O bom senso jamais esteve ao lado dos perseguidores, dos intolerantes ou dos imediatistas. Meu argumento me diz que é historicamente mais assertivo proteger a democracia, a representatividade do voto, as reformas sociais e as eleições que derrubar um governo eleito pela maioria.

Enquanto alguns me odeiam e me acham um chato por só falar de impeachment, eu procuro levar a todos em consideração; nem sempre consigo, admito.

Encaro nossas discordâncias como reflexo da ignorância, mas não diminuo ninguém quando chamo de ignorante: sou tão ignorante quanto todo mundo, apenas ignoramos coisas diferentes e lidamos com isso de formas diferentes, no entanto tenho noção de minha ignorância e busco sempre diluí-la em algum conhecimento, sem jamais encobri-la sob preconceitos.

Então, quando vejo Ibrahim Abi-Ackel como deputado federal e relator do mensalão em 2005, vejo uma impunidade secular, um corporativismo nefasto e a antiga e bem sucedida estratégia de nos ocultar fatos políticos importantes.

Quando vejo que julgar “pedaladas fiscais” como “crime de responsabilidade” gera discordâncias entre renomados juristas, mas que isso não é julgado por juristas, e sim por nossos deputados e senadores, enxergo que há interesses maiores que a justiça e o bem do Brasil.

Quando vejo o congresso votando o impeachment da forma que votou e Eduardo Cunha e Michel Temer como primeiros beneficiários do ato que jogou na privada o poder do voto de 54 milhões de brasileiros e quando vejo a rede globo, Jair Bolsonaro, Ronaldo Caiado, Aécio Neves, Marcos Feliciano, Janaina Paschoal etc. como grandes incitadores à polarização social e à banalização do principal preceito daquela democracia duramente reconquistada, vejo claros interesses políticos e de forças conservadoras em derrubar um governo que as ameaça. Conservadores clamando por mudanças são um contrassenso semântico e histórico; eles desejam conservar o status quo em seu favor, jamais mudar.

Quando vejo uma “justiça” superpoderosa atuando de forma tão omissa e parcial, protegendo ricos e poderosos, superlotando as cadeias de pobres e sendo tudo o que a verdadeira Justiça não é, enxergo aquele meu sonho de democracia e de um país melhor retrocedendo à condição de pesadelo da ditadura.

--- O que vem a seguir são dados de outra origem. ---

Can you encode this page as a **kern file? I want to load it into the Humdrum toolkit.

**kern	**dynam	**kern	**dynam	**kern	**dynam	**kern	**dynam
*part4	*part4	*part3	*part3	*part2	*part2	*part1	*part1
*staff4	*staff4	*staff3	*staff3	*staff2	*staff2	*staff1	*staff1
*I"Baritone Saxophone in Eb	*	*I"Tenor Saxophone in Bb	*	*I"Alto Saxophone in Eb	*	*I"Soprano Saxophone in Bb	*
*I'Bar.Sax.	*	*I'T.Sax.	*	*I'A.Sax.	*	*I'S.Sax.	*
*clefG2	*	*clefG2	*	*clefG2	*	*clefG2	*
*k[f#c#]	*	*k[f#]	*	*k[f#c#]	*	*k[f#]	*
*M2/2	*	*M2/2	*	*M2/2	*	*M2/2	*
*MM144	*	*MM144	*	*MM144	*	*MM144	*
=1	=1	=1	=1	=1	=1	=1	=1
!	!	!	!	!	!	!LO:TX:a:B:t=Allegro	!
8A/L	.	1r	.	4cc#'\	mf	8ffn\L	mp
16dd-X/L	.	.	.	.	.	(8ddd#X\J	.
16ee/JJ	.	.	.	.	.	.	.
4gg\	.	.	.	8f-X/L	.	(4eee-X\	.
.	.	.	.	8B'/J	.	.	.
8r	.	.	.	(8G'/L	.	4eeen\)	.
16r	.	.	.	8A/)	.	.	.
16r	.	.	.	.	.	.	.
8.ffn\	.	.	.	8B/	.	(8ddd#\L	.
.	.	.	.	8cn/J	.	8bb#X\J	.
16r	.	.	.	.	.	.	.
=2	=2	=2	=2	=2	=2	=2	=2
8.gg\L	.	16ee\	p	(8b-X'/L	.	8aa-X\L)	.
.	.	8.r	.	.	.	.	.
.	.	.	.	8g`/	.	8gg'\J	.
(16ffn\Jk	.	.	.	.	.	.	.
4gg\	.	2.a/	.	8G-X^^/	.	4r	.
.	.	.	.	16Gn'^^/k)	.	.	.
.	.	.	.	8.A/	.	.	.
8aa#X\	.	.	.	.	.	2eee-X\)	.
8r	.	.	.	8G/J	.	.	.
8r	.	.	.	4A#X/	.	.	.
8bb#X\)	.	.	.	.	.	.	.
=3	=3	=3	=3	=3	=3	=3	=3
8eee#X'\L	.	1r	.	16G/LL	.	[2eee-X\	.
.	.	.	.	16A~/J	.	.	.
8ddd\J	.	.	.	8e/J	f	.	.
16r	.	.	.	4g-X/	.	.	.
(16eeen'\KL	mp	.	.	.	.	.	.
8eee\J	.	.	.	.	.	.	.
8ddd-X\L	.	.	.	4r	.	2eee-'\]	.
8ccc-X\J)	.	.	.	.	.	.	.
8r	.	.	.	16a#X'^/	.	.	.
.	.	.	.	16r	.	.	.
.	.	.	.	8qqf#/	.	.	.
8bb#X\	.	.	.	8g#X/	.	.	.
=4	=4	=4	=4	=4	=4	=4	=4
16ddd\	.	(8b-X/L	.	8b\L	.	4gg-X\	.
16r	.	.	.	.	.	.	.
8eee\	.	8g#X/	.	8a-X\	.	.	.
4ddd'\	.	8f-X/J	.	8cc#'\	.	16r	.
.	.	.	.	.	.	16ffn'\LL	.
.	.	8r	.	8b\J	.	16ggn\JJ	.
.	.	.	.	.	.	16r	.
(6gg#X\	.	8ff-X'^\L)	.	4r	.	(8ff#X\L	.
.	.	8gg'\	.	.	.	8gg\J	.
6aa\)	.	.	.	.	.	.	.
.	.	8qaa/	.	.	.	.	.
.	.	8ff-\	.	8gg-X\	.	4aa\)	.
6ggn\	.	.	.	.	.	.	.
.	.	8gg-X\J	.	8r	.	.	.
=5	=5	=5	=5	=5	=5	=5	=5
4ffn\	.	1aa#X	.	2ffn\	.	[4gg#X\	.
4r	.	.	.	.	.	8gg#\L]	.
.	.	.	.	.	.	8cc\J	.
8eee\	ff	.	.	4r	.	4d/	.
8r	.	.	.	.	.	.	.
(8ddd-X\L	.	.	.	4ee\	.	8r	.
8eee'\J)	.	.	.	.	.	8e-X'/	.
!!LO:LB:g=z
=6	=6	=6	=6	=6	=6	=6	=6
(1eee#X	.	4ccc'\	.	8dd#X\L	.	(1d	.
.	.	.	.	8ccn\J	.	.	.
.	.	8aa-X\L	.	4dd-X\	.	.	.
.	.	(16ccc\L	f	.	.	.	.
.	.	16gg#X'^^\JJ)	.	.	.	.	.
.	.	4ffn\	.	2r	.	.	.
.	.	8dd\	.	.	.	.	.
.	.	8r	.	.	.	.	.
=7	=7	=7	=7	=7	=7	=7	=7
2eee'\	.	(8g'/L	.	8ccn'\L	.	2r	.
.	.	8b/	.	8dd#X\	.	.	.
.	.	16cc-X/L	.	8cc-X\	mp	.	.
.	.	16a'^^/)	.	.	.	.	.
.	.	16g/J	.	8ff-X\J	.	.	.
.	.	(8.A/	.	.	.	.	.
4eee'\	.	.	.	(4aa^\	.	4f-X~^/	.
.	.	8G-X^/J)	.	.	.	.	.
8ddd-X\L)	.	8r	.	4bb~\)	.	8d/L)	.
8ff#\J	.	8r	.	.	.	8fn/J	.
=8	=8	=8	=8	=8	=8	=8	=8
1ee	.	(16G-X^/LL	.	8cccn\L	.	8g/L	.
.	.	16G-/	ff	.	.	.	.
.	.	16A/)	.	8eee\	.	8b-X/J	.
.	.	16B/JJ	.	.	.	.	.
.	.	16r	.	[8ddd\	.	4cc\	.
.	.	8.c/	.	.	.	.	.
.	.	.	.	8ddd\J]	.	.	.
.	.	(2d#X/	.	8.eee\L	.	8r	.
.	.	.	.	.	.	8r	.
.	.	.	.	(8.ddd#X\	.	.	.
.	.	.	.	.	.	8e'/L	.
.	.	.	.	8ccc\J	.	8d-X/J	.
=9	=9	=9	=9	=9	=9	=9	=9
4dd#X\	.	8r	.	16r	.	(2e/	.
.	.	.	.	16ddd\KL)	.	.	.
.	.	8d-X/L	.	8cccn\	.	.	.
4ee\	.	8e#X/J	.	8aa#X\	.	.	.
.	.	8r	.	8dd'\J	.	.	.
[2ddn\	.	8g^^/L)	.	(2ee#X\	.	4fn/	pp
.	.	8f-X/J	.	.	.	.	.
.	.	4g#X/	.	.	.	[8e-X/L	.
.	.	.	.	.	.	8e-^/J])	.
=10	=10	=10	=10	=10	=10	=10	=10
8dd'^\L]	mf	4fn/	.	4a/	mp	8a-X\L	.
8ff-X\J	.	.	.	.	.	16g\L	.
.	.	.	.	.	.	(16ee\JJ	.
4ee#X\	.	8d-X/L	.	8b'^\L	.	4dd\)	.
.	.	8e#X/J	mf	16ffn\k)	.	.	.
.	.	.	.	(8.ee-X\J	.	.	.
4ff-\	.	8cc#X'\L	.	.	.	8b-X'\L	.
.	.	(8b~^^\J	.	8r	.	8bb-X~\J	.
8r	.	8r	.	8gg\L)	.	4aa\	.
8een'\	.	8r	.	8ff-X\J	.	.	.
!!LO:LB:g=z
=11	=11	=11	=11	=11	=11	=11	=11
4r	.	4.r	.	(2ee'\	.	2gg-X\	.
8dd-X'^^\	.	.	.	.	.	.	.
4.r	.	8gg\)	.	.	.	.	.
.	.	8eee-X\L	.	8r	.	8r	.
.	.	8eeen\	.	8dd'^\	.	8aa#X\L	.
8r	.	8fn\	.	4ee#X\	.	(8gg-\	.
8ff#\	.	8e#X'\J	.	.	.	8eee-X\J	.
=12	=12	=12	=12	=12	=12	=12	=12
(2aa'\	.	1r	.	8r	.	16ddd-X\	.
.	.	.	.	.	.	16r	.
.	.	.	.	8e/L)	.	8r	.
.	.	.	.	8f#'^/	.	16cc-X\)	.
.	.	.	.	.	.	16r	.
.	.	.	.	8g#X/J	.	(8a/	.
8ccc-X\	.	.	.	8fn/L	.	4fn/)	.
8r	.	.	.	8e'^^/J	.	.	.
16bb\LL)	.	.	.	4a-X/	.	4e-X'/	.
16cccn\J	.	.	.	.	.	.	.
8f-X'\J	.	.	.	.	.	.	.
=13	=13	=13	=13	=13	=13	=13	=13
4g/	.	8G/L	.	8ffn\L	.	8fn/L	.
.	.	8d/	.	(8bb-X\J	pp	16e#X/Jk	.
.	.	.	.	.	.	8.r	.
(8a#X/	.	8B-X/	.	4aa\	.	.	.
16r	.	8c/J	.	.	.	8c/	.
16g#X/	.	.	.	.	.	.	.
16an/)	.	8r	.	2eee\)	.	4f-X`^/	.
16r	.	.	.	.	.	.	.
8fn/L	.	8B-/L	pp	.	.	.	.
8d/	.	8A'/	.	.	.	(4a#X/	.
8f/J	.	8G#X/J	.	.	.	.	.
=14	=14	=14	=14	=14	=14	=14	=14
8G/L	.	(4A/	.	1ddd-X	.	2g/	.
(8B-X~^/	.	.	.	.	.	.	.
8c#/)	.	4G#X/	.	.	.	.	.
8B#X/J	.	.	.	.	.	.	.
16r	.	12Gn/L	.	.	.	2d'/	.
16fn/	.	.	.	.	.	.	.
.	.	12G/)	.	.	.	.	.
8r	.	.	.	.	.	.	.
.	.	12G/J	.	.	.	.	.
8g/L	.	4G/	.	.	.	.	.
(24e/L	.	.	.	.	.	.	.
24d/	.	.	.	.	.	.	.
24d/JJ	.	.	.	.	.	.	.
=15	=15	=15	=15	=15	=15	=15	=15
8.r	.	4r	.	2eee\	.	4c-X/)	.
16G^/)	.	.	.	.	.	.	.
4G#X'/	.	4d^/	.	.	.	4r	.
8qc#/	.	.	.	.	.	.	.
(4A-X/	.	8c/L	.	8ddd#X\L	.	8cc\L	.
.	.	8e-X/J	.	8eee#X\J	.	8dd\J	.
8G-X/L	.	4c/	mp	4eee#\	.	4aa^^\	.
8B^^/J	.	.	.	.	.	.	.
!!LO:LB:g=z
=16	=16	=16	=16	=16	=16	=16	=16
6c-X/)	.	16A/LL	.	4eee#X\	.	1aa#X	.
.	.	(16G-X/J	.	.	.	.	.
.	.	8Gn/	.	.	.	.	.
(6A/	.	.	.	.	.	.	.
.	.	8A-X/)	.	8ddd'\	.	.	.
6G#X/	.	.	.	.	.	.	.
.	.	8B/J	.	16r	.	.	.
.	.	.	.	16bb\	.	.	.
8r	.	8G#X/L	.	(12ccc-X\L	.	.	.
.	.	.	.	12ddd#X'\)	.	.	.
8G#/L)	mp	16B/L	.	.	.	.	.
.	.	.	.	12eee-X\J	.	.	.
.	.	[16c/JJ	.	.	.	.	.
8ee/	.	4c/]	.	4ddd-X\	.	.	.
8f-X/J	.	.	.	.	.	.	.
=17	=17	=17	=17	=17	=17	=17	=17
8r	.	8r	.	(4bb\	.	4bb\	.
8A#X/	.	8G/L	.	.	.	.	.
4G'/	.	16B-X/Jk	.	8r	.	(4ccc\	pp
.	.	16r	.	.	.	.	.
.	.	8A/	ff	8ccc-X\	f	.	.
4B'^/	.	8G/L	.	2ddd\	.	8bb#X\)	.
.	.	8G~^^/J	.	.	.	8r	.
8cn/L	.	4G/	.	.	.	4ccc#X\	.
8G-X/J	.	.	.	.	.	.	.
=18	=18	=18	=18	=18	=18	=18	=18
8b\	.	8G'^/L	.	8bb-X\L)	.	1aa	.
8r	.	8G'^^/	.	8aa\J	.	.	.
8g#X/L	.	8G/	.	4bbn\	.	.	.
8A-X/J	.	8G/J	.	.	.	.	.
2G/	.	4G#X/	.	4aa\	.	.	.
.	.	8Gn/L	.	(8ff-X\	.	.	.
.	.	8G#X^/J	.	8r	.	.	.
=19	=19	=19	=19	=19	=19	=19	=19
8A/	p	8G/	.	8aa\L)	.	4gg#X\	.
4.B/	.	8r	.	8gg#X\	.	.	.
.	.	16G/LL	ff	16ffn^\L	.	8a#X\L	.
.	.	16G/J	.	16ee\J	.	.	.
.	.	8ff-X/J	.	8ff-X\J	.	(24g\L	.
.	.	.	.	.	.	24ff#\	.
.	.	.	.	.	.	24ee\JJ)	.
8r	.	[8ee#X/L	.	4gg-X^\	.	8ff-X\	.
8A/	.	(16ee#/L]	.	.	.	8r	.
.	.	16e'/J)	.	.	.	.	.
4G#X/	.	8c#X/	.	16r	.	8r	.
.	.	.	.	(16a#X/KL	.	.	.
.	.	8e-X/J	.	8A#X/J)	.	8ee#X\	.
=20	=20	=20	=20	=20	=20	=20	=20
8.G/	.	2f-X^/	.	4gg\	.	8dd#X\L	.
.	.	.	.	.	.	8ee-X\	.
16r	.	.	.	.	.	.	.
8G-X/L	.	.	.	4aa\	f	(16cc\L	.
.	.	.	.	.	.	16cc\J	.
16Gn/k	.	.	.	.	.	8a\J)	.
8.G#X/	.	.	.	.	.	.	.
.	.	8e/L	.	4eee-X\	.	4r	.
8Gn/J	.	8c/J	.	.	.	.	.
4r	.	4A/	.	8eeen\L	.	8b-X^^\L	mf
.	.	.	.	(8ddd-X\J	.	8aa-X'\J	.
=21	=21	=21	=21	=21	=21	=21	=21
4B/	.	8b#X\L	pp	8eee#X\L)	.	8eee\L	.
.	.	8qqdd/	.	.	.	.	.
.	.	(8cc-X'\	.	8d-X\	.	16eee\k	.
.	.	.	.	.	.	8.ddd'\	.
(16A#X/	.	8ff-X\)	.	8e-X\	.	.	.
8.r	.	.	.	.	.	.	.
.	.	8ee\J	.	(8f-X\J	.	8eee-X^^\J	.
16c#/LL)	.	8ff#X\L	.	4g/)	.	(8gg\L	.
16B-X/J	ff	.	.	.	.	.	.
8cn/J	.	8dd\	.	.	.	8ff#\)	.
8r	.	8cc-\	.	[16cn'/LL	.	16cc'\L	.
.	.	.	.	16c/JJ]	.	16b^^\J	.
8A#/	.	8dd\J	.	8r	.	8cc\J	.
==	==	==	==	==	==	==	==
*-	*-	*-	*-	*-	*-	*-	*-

Quando vejo o povo em pé de guerra, exigindo punições sem julgamento e o extermínio de uma ideologia, sinto fraquejar minha motivação de viver pela justiça social, pela paz, pelo amor, pela poesia, por um mundo sem guerra, com mais solidariedade e menos egoísmo, com mais sustentabilidade e menos consumismo e minha confiança na democracia é duramente golpeada.

Sempre escrevi conteúdo político, de caráter social, de amor, de paz e de liberdade, por isso sempre escrevi contrariamente à opressão e a qualquer tipo de discriminação.

Nunca escrevi contra pessoas, mas contra um sistema que trocou o valor da vida humana pelo valor do dinheiro e contra um poder nefasto que envolve certas pessoas e as torna tão negativamente importantes.

Quando escrevo insistentemente sobre minha contrariedade em relação ao impeachment, continuo escrevendo sobre tudo o que sempre escrevi. Infelizmente agora coloco menos beleza em nas palavras, pois esta triste situação salta aos olhos delas.

Eu, meu pensamento e minhas palavras sabemos que a beleza e a esperança ainda existem, mas não estamos tendo facilidade em encontrá-las.

Minhas palavras acreditam que a beleza não se sinta bem em ambiente de ódio, elas creem que o ódio seja o amargo fruto da ignorância e que apenas o esclarecimento possa minguá-lo e nos restituir a beleza, por isso, sinto muito, mas minhas palavras teimam em não mudar de assunto enquanto não conseguirem clarear um pouco mais de belezas.